═══ SELECTED EXCERPT ═══

Thursday, October 15, 2009

Up 51.56% so far in 2009

Another great quarter just came to an end. Parnassah year to date is up 51.56%, and still largely out performing the S&P 500.

Now is time to look at your financial situation and determine how you can get into this market. If you are interested in investing with Parnassah please contact Zac, Julian or myself.

If you want a PDF version of the report below email us at parnassah-investments@googlegroups.com

(Click the picture below for a full size view of the one pager report)

Sunday, August 2, 2009

Are Green Shoots Really That Green?

Seems like the market is heading in just one direction. Earnings continue to beat estimates, housing and jobs may have actually bottomed. At least this is the picture you get from watching CNBC.

I'd like to present a slightly less rosy view. Sure the earnings season so far has beat estimates, but a one legged leprechaun could have jumped over that lowered hurdle. Check out this article on MSN from Bill Fleckenstein on Intel's recent earnings numbers. He explains why they aren't exactly all they're cracked up to be. http://articles.moneycentral.msn.com/Investing/ContrarianChronicles/do-intels-numbers-spell-recovery.aspx

While jobs may have bottomed I sure don't expect jobs to be added for quite some time.

Instead you should be betting on three outcomes.
1) The recovery will be slow at best
2) This V shaped bounce in the market will correct itself
3) Interest rates can't stay this low forever

These are three situations Parnassah is positioning itself for over the next few months.

Tuesday, July 7, 2009

Giant First Half - Parnassah Investments Beats the S&P 500 by 27.85%

Those that left their money at work this past quarter were rewarded very well with a market bounce after March 9th. And if you had some cash sitting on the sidelines going into the lows (which we did) then you probably fared even better.

The 2nd quarter rally resulted in earnings this quarter even better than Q1 2009. Parnassah Investments (PI) thru the first half of 2009 is out performing the S&P 500 by 27.58%. PIs' investments as a whole are up 31.41%, since the first of the year. Read through the Q2 report, posted below by clicking on the photo for further information and results from the quarter.

Today, as I'm writing this the S&P is down below 900 points, which to us here at Parnassah signals another buying opportunity. Find your stocks and identify your entry points, or better yet give us a call and leave it to the professionals.

═══

▸ COMPLETE THE FOLLOWING:
(A) In the investment blog, what level does the July post say the S&P had fallen below on the day of writing?
(B) Write the next part of the investment blog, starting after its final sentence.

═══ MATERIAL SHOWN ═══

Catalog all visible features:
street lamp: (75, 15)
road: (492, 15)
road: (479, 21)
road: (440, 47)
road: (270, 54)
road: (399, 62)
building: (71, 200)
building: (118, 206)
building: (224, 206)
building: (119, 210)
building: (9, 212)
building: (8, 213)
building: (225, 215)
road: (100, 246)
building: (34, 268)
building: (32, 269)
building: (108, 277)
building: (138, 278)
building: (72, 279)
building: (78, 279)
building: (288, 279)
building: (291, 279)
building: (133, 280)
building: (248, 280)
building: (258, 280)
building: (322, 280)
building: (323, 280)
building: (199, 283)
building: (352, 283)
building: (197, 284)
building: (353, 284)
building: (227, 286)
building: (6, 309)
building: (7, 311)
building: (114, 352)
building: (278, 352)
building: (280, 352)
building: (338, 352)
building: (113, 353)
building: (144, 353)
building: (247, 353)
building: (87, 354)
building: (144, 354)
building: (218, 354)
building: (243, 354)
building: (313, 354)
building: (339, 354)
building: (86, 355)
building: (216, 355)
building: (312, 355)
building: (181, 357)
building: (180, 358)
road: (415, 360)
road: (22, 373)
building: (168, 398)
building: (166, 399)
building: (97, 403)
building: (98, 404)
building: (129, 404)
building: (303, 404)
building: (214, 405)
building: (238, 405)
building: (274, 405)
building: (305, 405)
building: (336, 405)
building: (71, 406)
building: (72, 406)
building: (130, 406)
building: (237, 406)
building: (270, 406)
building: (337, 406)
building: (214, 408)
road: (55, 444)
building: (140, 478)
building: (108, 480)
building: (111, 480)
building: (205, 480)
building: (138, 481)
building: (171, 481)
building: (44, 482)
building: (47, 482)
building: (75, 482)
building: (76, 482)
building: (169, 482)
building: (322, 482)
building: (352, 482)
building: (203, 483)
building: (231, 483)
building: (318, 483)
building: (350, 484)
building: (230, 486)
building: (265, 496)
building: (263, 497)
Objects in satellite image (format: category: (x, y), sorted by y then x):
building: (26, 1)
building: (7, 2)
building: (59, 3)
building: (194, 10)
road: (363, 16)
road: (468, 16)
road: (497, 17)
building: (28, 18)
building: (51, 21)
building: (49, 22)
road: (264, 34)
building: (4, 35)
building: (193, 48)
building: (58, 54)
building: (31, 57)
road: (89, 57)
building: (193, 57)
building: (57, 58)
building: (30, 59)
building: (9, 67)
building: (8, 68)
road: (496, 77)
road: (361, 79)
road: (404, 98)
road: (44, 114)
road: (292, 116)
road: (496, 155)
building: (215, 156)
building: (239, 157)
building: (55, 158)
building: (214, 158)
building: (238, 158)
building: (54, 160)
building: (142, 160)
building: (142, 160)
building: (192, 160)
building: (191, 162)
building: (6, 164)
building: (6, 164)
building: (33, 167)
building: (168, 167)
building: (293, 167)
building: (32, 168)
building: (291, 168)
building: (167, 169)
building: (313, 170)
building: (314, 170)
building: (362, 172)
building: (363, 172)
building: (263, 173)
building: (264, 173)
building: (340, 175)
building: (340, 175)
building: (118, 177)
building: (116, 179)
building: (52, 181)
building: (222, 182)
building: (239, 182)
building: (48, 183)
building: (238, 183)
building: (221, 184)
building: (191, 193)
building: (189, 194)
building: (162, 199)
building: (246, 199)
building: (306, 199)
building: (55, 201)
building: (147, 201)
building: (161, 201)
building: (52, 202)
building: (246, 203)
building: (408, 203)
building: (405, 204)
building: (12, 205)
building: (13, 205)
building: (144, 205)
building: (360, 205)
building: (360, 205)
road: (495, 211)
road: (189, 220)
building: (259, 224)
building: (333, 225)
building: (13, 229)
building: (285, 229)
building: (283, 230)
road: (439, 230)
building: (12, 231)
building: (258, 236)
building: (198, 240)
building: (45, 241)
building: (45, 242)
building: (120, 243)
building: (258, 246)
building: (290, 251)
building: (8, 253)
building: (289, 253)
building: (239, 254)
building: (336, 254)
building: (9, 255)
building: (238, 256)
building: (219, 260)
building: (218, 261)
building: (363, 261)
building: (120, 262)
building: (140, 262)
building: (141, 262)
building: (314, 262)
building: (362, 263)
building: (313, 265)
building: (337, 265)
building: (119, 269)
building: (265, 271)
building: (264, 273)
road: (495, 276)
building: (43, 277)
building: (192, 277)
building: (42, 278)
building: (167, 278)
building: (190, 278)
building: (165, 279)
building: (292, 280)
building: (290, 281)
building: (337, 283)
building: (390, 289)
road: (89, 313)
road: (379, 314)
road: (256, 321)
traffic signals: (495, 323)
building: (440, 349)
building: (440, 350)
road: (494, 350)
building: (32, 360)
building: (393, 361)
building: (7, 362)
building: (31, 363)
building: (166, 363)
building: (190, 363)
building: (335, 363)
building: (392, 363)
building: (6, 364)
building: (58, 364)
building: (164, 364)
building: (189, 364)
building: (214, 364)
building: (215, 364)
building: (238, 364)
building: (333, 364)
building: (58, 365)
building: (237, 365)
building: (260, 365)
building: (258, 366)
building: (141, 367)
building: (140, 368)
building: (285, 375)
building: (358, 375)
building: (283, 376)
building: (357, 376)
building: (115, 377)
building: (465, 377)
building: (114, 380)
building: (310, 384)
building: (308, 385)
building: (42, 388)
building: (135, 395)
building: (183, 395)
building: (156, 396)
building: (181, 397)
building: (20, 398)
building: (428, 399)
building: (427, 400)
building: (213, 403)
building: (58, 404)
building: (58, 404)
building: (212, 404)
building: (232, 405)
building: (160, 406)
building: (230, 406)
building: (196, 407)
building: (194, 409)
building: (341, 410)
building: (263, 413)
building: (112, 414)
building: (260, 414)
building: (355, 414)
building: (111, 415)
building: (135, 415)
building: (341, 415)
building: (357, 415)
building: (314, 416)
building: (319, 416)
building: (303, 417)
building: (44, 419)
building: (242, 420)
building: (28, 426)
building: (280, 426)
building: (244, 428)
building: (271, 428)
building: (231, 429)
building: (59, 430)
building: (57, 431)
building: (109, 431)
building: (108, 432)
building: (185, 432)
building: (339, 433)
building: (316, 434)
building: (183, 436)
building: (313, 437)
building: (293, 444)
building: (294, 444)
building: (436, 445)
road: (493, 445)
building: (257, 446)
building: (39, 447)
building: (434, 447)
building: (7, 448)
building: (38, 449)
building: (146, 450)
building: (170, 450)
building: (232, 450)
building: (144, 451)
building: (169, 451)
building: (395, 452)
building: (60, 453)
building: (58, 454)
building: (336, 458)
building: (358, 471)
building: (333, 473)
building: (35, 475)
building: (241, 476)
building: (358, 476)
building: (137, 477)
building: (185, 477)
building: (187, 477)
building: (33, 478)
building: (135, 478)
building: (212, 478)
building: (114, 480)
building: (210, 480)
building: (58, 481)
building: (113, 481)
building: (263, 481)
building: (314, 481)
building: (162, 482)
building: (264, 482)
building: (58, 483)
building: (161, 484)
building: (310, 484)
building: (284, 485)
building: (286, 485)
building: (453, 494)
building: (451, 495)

═══

▸ RESULTS IN ORDER:
(A) 900 points.

(B)
(Click the picture below for a full size view of the one pager report)

Sunday, July 5, 2009

The Case for Shorting

http://online.barrons.com/article/SB124657282666888819.html#mod=BOL_hpp_highlight

Cover of Barron's on investment research firm Short Alert. Check it out!

Tuesday, June 30, 2009

Link to Goldman Article in Rolling Stone

The Rolling Stone article by Matt Taibbi

http://www.rollingstone.com/politics/story/28816321/the_great_american_bubble_machine

Some quotes from the article:

"From tech stocks to high gas prices, Goldman Sachs has engineered every major market manipulation since the Great Depression - and they're about to do it again"

"The world's most powerful investment bank is a great vampire squid wrapped around the face of humanity, relentlessly jamming its blood funnel into anything that smells like money."

“It’s a gangster state, running on gangster economics, and even prices can’t be trusted anymore; there are hidden taxes in every buck you pay. And maybe we can’t stop it, but at least we know where it’s all going.”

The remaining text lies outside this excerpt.